General Usage

How do I gain access to Rivanna?

A faculty or research staff member must first request an allocation on Rivanna. Full details can be found here.

How do I log on to Rivanna?

Use an SSH client from a campus-connected machine and connect to rivanna.hpc.virginia.edu. Instructions for using ssh and other login tools, as well as recommended clients for different operating systems, are here. You can also access Rivanna through our Web-based interface Open OnDemand or FastX. If you are off Grounds and connecting via SSH client or FastX you must use the UVA VPN. It is recommended to use the UVA More Secure Network if available. The UVA Anywhere connection should be used only when the UVA More Secure Network is not available. You do not need a VPN connection to use Open OnDemand when off Grounds.

How do I reset my current password / obtain a new password?

Access to the HPC cluster requires a valid Eservices password. Your Netbadge password is not necessarily the same thing, so if you are unable to log in, you should first try resetting your ITS password here. Resetting the Netbadge password should sync it with your Eservices password, which is no longer directly accessible to you. If the problem persists, contact ITS through their online Helpdesk. Keep in mind that ITS requires annual resetting of your password. If you see a “password expired” message, you will need to change it through ITS.

Why am I seeing WARNING: REMOTE HOST IDENTIFICATION HAS CHANGED when I log in?

Some users logging in through ssh may encounter this error message. If you receive this message, please see our instructions on how to clear this error.

When I try to log in with ssh, nothing happens when I type my password!

When you type your passaword, the ssh program does not echo your typing or move your cursor. This is normal behavior.

When running Firefox on Rivanna, I get : “Firefox is already running, but is not responding.
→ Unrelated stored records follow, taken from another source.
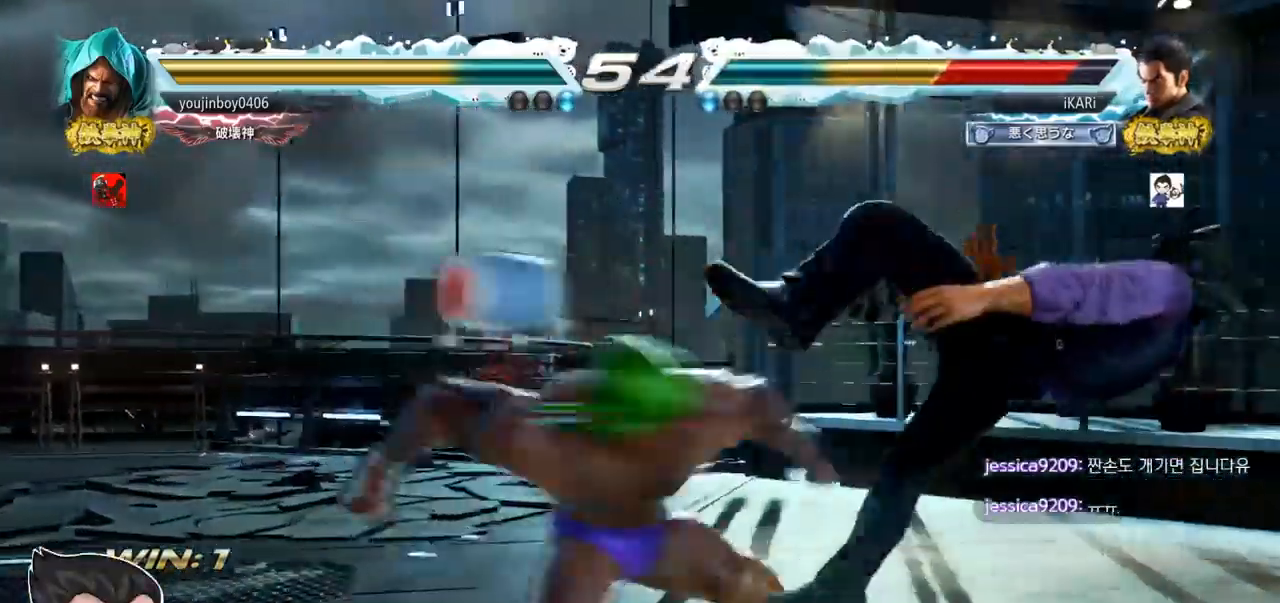
{"buttons": [], "left_stick": "center", "events": [[150, "TRIANGLE", "up"]]}
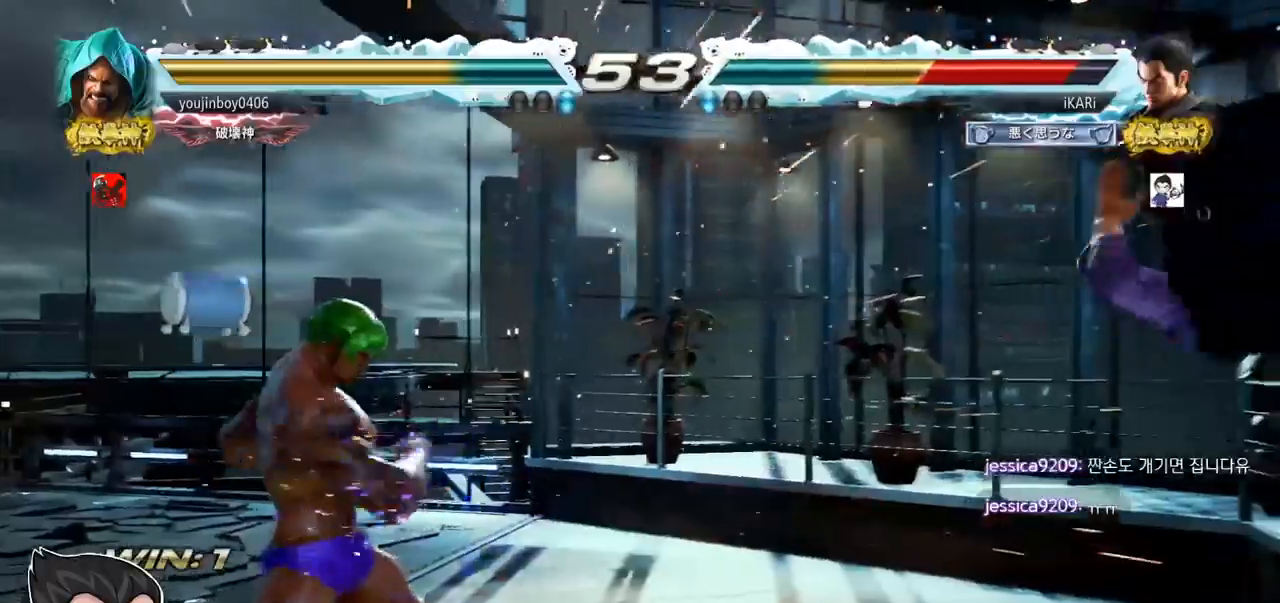
{"buttons": [], "left_stick": "center", "events": [[334, "CROSS", "down"], [384, "CROSS", "up"], [434, "CROSS", "down"], [484, "CROSS", "up"]]}
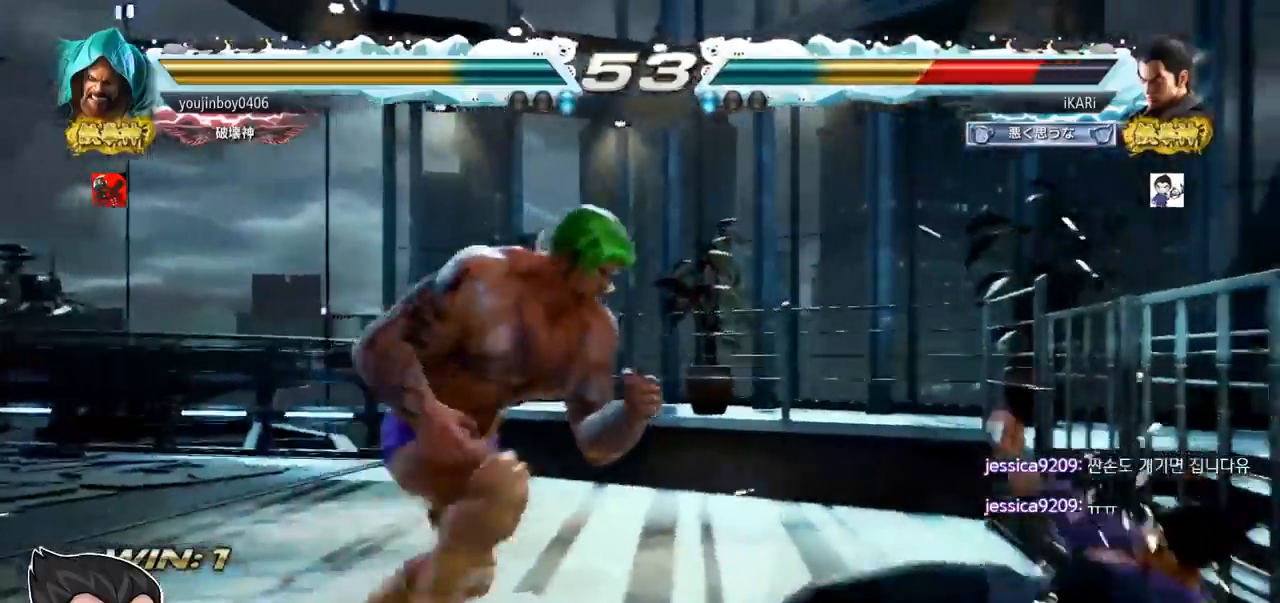
{"buttons": [], "left_stick": "right", "events": [[33, "CROSS", "down"], [50, "CROSS", "up"], [83, "CROSS", "down"], [133, "CROSS", "up"], [400, "left_stick", "right"]]}
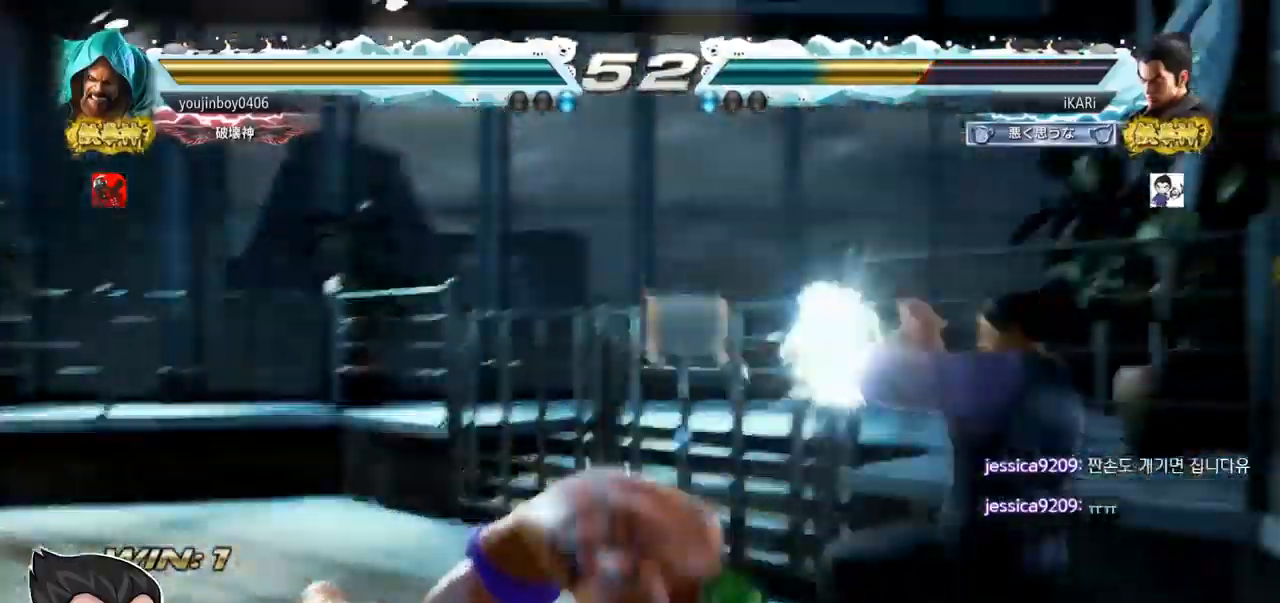
{"buttons": [], "left_stick": "down", "events": [[200, "left_stick", "center"], [467, "left_stick", "down"]]}
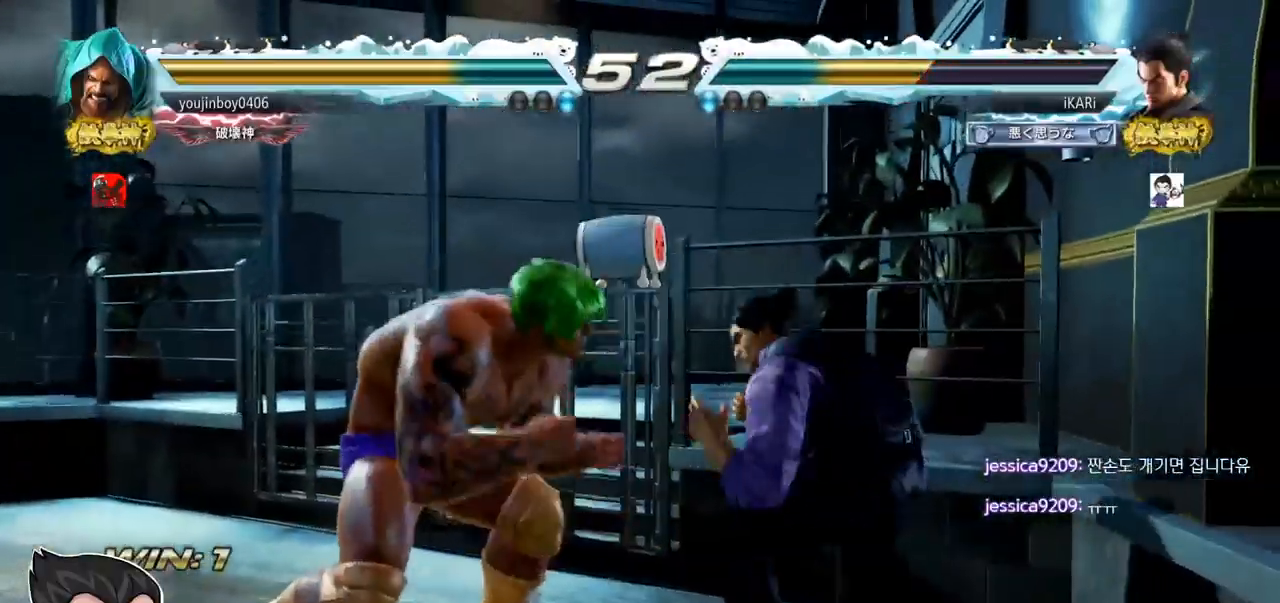
{"buttons": [], "left_stick": "center", "events": [[33, "left_stick", "center"], [283, "left_stick", "right"], [500, "left_stick", "center"]]}
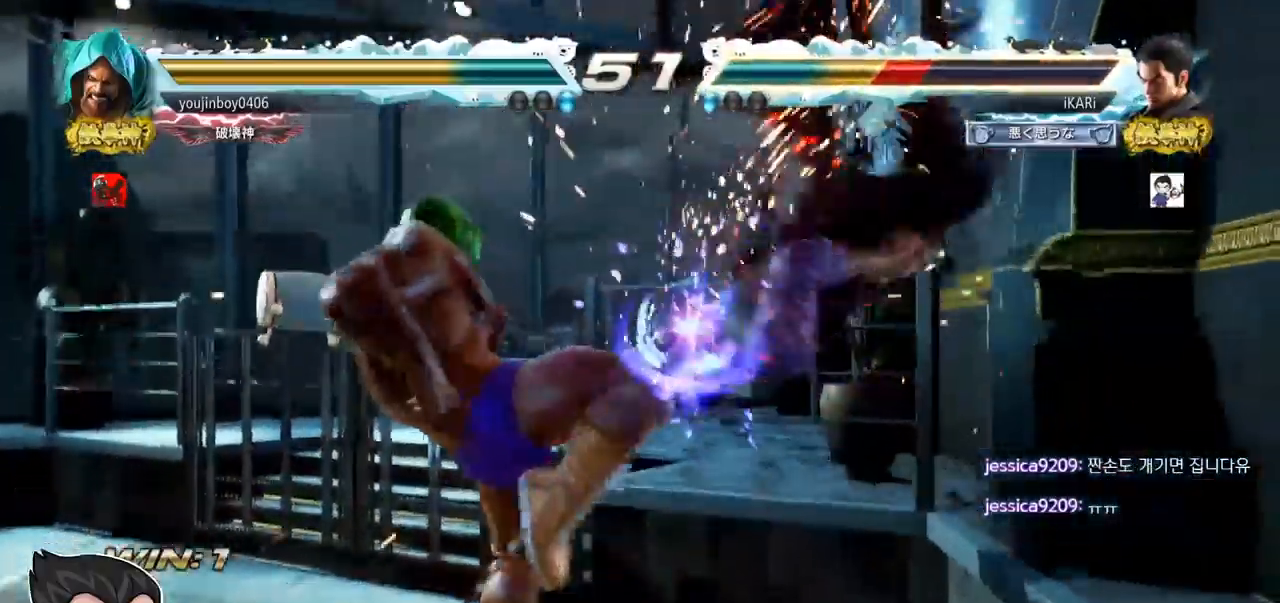
{"buttons": [], "left_stick": "center", "events": [[350, "CROSS", "down"], [417, "CROSS", "up"], [451, "CROSS", "down"], [501, "CROSS", "up"]]}
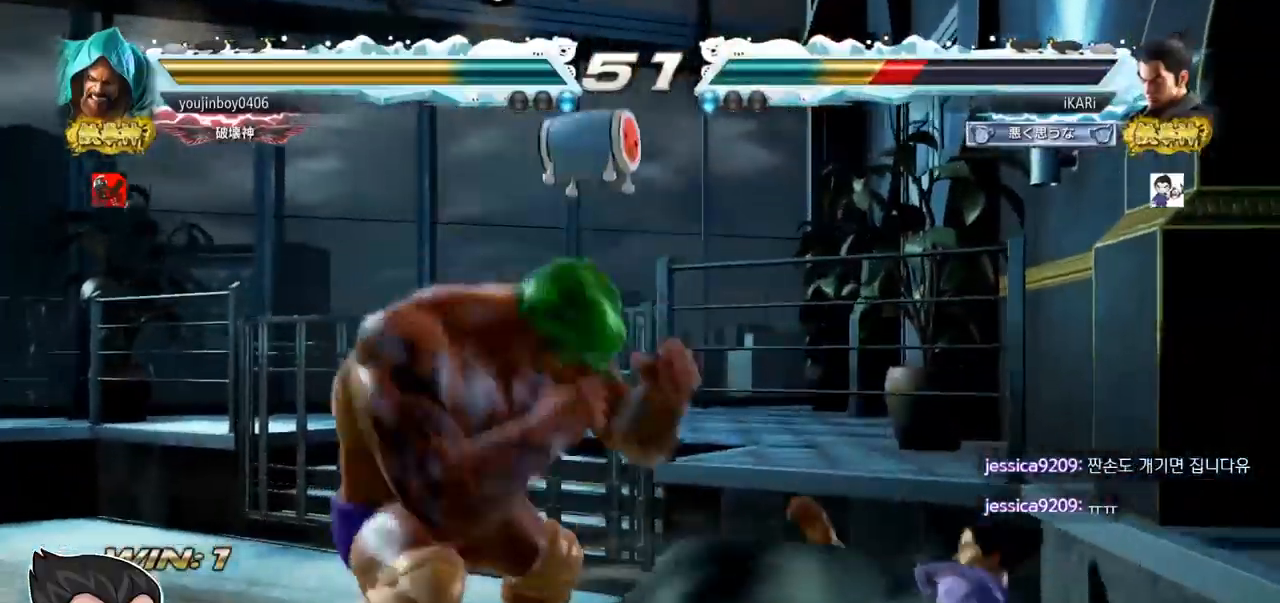
{"buttons": [], "left_stick": "right", "events": [[450, "left_stick", "right"]]}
To open a new window, you must first close the existing Firefox process, or restart your system.” What can I do?

From your home directory on Rivanna, run the commands:

rm -rf ~/.mozilla/firefox/*.default/.parentlock

rm -rf ~/.mozilla/firefox/*.default/lock


Allocations

What is an allocation?

Time on Rivanna is allocated as Service Units (SUs). One SU corresponds to one core-hour. Multiple SUs make up what is called an allocation (e.g., a new allocation = 100K SUs). Allocations are managed through MyGroups groups that are automatically created for Principal Investigators (PIs) when they submit an allocation request. Full details can be found here.

How do I check my allocation status on Rivanna?

Run the allocations command. The output may look like this:


Name           Balance  Reserved Effective Available 
-------------- -------- -------- --------- --------- 
rivanna_alloc  9885.811 1000.000  8885.811  8885.811 

 for more information about a specific allocation,
 run: 'allocations -a <allocation name>'

The Balance column shows the total of unused service units (SUs); the Reserved column shows the number of SUs held for current active jobs (pending or running). The Effective and Available columns show the difference of Balance and Reserved, i.e. the amount of SUs available for future jobs. After a job completes, the SUs actually consumed will be deducted from the allocation Balance and any SUs unused by that job will be released from the Reserved pool.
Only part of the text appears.